Mravinsky's interpretation is hair-raising, Bernstein's 1987 interpretation is dark,brooding, and devastating. (Mravinsky is equally fierce in his readings of the 4th and 5th)

 

For the piano concerto:

The Kissin(I assume with Karajan) is actually one of my favorites, due to its slower, weighty interpretion (not unlike what Bernstein does in the 6th), which many do not like. For a faster, exciting one, try Argerich with ChaillyYevgeny Sudbin is not very well known, but his Tchaikovsky 1st is worth mentioning, for the sensitivity and musicality he presents at the expense of instensity. Ofcourse, my favorite is Pogorelich. Cliburn is fantastic as well.

 

 Are you interested in vocal, violin, or cello works at all? 

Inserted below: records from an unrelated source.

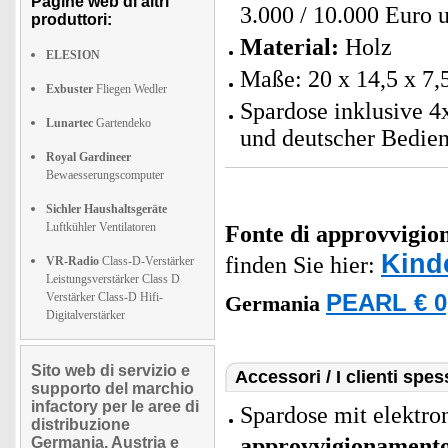
Pagine web di altri
3.000 / 10.000 Euro 
produttori:
Material:
Holz
ELESION
Maße: 20 x 14,5 x 7,
Exbuster
Fliegen Wedler
Spardose inklusive 4
Lunartec
Gartendeko
und deutscher Bedie
Royal Gardineer
Bewaesserungscomputer
Sichler Haushaltsgeräte
Luftkühler Ventilatoren
Fonte di approvvigi
Kind
finden Sie hier:
VR-Radio
Class-D-Verstärker
Leistungsverstärker Class D
Verstärker Class-D Hifi-
PEARL € 0
Germania
Digitalverstärker
Sito web di servizio e
Accessori / I clienti sp
supporto del marchio
infactory per le aree di
Spardose mit elektr
distribuzione
approvvigionament
Germania, Austria e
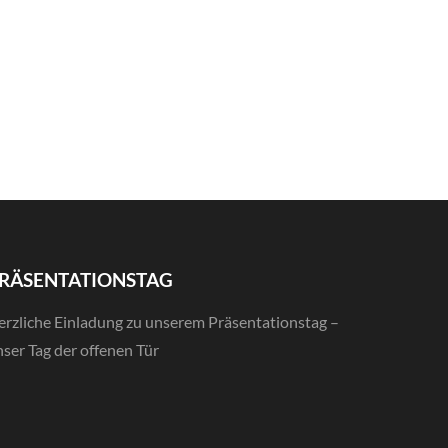
RÄSENTATIONSTAG
erzliche Einladung zu unserem Präsentationstag –
ser Tag der offenen Tür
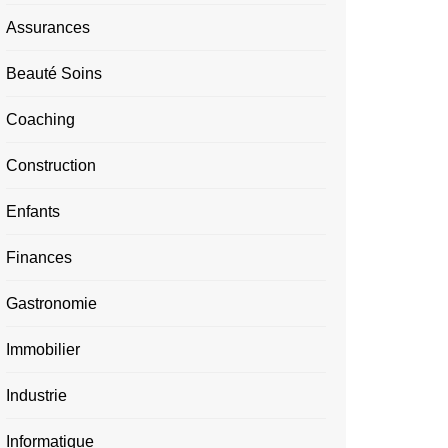
Assurances
Beauté Soins
Coaching
Construction
Enfants
Finances
Gastronomie
Immobilier
Industrie
Informatique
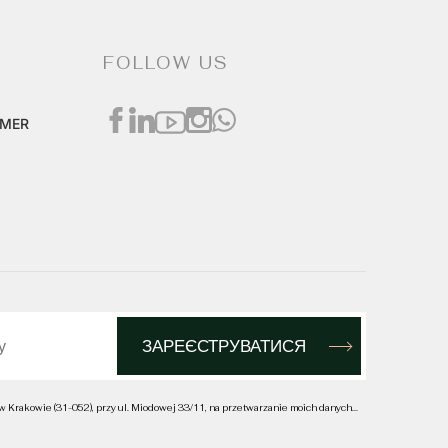
КВАРТИРА ДЛЯ РЕНТА
FOLLOW US
UMER
Kraków, Śródmieście, ul. bp. Jana Prandoty
КВАРТИРА З БАЛКОНОМ,
КОНДИЦІОНЕРОМ І
ВБИРАЛЬНЕЮ!
2
2 999 zł
2
40 m
КВАРТИРА ДЛЯ РЕНТА
 w Krakowie (31-052), przy ul. Miodowej 33/11, na przetwarzanie moich danych
...
Warszawa, Mokotów, Służewiec, ul.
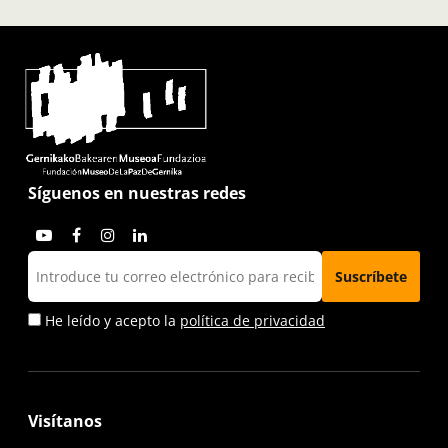
Síguenos en nuestras redes
He leído y acepto la
política de privacidad
Visítanos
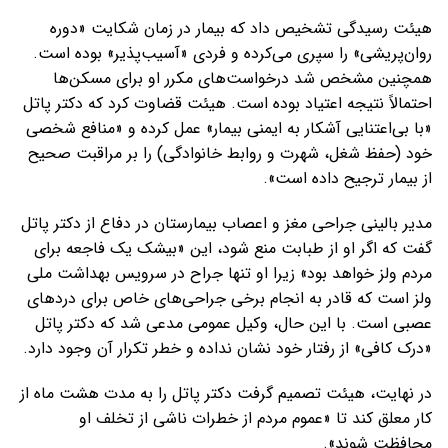
هیئت رسیدگی تشخیص داد که بیمار در زمان شکایت «دوره
روان‌پریشی» را سپری می‌کرده و فردی «آسیب‌پذیر» بوده است.
همچنین مشخص شد درخواست‌های مکرر او برای مسکن‌ها
احتمالاً نتیجه اعتیاد بوده است. هیئت قضاوت کرد که دکتر پاتل
«با بی‌اعتنایی آشکار به ایمنی بیمار» عمل کرده و «منافع شخصی
خود (حفظ شغل، شهرت و روابط خانوادگی) را بر مراقبت صحیح
از بیمار ترجیح داده است».
مدیر بالینی جراحی مغز و اعصاب بیمارستان در دفاع از دکتر پاتل
گفت که اگر او از طبابت منع شود، این «بیشک یک فاجعه برای
مردم ولز خواهد بود» زیرا او تنها جراح در سرویس بهداشت ملی
ولز است که قادر به انجام برخی جراحی‌های خاص برای دردهای
عصبی است. با این حال، وکیل عمومی مدعی شد که دکتر پاتل
«درک کافی» از رفتار خود نشان نداده و خطر تکرار آن وجود دارد.
در نهایت، هیئت تصمیم گرفت دکتر پاتل را به مدت هشت ماه از
کار معلق کند تا «عموم مردم از خطرات ناشی از تخلف او
محافظت شوند».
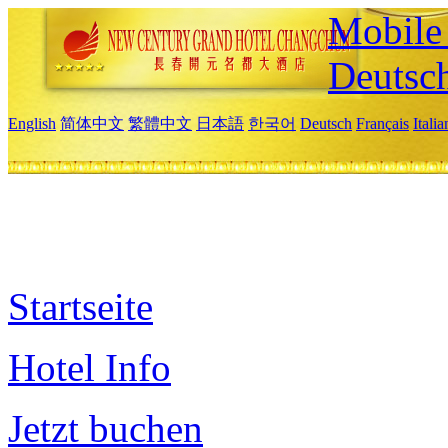
Mobile 
Deutsc
English
简体中文
繁體中文
日本語
한국어
Deutsch
Français
Itali
Startseite
Hotel Info
Jetzt buchen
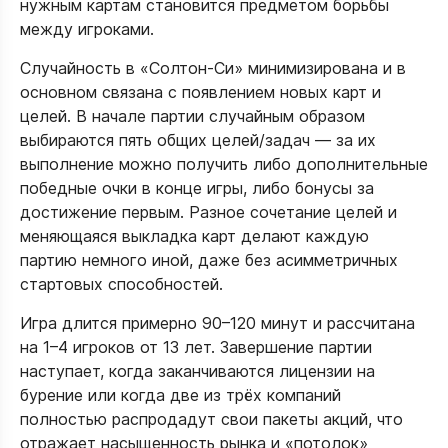
нужным картам становится предметом борьбы
между игроками.​
Случайность в «Солтон-Си» минимизирована и в
основном связана с появлением новых карт и
целей. В начале партии случайным образом
выбираются пять общих целей/задач — за их
выполнение можно получить либо дополнительные
победные очки в конце игры, либо бонусы за
достижение первым. Разное сочетание целей и
меняющаяся выкладка карт делают каждую
партию немного иной, даже без асимметричных
стартовых способностей.​
Игра длится примерно 90–120 минут и рассчитана
на 1–4 игроков от 13 лет. Завершение партии
наступает, когда заканчиваются лицензии на
бурение или когда две из трёх компаний
полностью распродадут свои пакеты акций, что
отражает насыщенность рынка и «потолок»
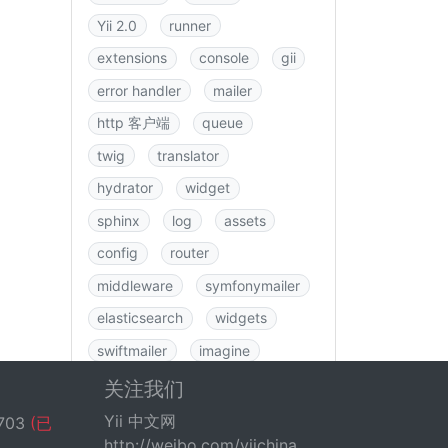
Yii 2.0
runner
extensions
console
gii
error handler
mailer
http 客户端
queue
twig
translator
hydrator
widget
sphinx
log
assets
config
router
middleware
symfonymailer
elasticsearch
widgets
swiftmailer
imagine
图书
rbac
swagger
关注我们
data
csrf
logging
Yii 中文网
703
(已
http://weibo.com/yiichina
fastroute
application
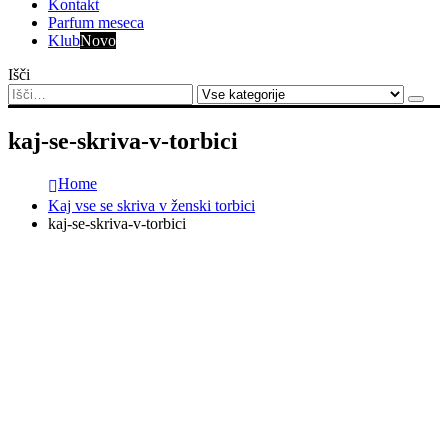
Kontakt
Parfum meseca
Klub
Novo
Išči
kaj-se-skriva-v-torbici
Home
Kaj vse se skriva v ženski torbici
kaj-se-skriva-v-torbici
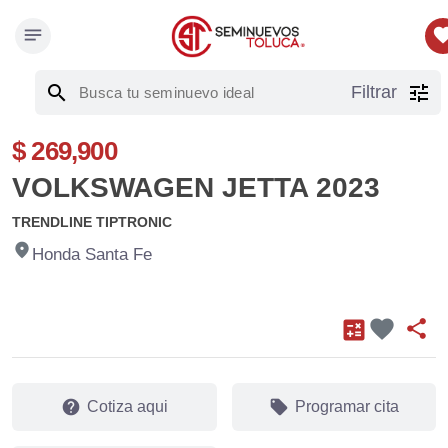
notes
favor
search
tune
Filtrar
$ 269,900
VOLKSWAGEN JETTA 2023
TRENDLINE TIPTRONIC
fmd_good
Honda Santa Fe
favorite
calculate
share
help
local_offer
Cotiza aqui
Programar cita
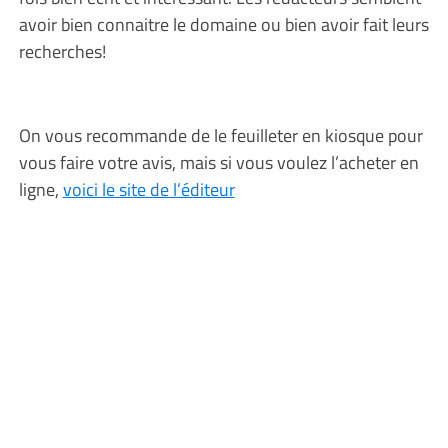
avoir bien connaitre le domaine ou bien avoir fait leurs
recherches!
On vous recommande de le feuilleter en kiosque pour
vous faire votre avis, mais si vous voulez l’acheter en
ligne,
voici le site de l’éditeur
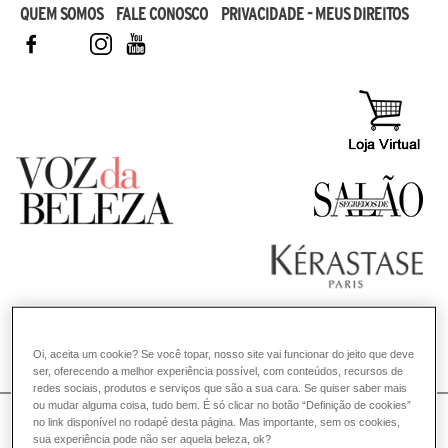
QUEM SOMOS
FALE CONOSCO
PRIVACIDADE - MEUS DIREITOS
FACEBOOK
TWITTER
INSTAGRAM
YOUTUBE
Oi, aceita um cookie? Se você topar, nosso site vai funcionar do jeito que deve
COMO POSSO AJUDAR? DÚVIDAS SOBRE:
ser, oferecendo a melhor experiência possível, com conteúdos, recursos de
redes sociais, produtos e serviços que são a sua cara. Se quiser saber mais
CABELO
ou mudar alguma coisa, tudo bem. É só clicar no botão “Definição de cookies”
VOZ DA BELEZA
KÉRASTASE
CABELO
no link disponível no rodapé desta página. Mas importante, sem os cookies,
sua experiência pode não ser aquela beleza, ok?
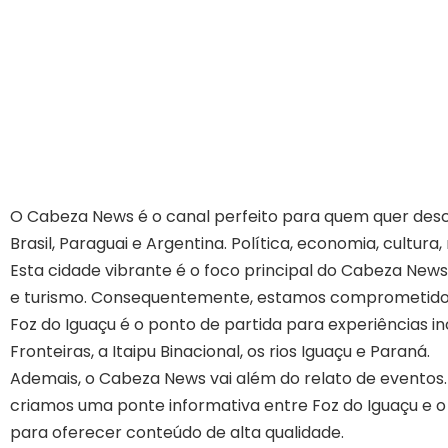
O Cabeza News é o canal perfeito para quem quer descob
Brasil, Paraguai e Argentina. Política, economia, cultura
Esta cidade vibrante é o foco principal do Cabeza News
e turismo. Consequentemente, estamos comprometidos 
Foz do Iguaçu é o ponto de partida para experiências in
Fronteiras, a Itaipu Binacional, os rios Iguaçu e Paraná.
Ademais, o Cabeza News vai além do relato de eventos.
criamos uma ponte informativa entre Foz do Iguaçu e o
para oferecer conteúdo de alta qualidade.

Thank you for the post - i am heading into town to see if i can get the bernstein collection in tower records. 

post #941 of 8935

Anyone know if there is a collection of Mahler symphonies worth getting? I have heard of the Chicago symphony orchestra with george solti as conductor. I think it was symphony no5 that i heard in my friends house and it sounded really good to me but is there anything else i should look out for? 

 

maybe this is good?  http://www.amazon.co.uk/Gustav-Mahler-Complete-Works-Anniversary/dp/B003D0ZNWY/ref=sr_1_1?s=music&ie=UTF8&qid=1386422403&sr=1-1&keywords=mahler


Edited by magiccabbage - 12/7/13 at 5:21am
post #942 of 8935
Quote:
Originally Posted by magiccabbage View Post
 

Anyone know if there is a collection of Mahler symphonies worth getting? I have heard of the Chicago symphony orchestra with george solti as conductor. I think it was symphony no5 that i heard in my friends house and it sounded really good to me but is there anything else i should look out for? 

 

maybe this is good?  http://www.amazon.co.uk/Gustav-Mahler-Complete-Works-Anniversary/dp/B003D0ZNWY/ref=sr_1_1?s=music&ie=UTF8&qid=1386422403&sr=1-1&keywords=mahler

Very nice set indeed

 

I also like Bertini, Tennstedt or both Bernstein sets..

 

http://www.amazon.co.uk/Mahler-Complete-Symphonies-Leonard-Bernstein/dp/B001TIQT98/ref=sr_1_1?s=music&ie=UTF8&qid=1386424277&sr=1-1&keywords=complete+mahler+symphonies+bernstein

 

and others :p 

 

-edit-  Gielen is very nice too but a bit expensive. Levine is cool as well IMO


Edited by Quinto - 12/7/13 at 6:22am
post #943 of 8935
Quote:
Originally Posted by bigshot View Post

Tchaikovsky's 1st symphony is fantastic. Don't pass that one by.
Absolutely! My favourite recordings are Smetacek with the Prague Symphony Orchestra (quirky and characterful Czech orchestral playing) and Maazel with the Vienna Philharmonic.
post #944 of 8935

I don't care much for Solti's Mahler. A little too angsty for me. I like Tennstedt and Walter.

post #945 of 8935
Quote:
Originally Posted by bigshot View Post
 

I don't care much for Solti's Mahler. A little too angsty for me. I like Tennstedt and Walter.


I love Solti Mahler especially when I was a kid.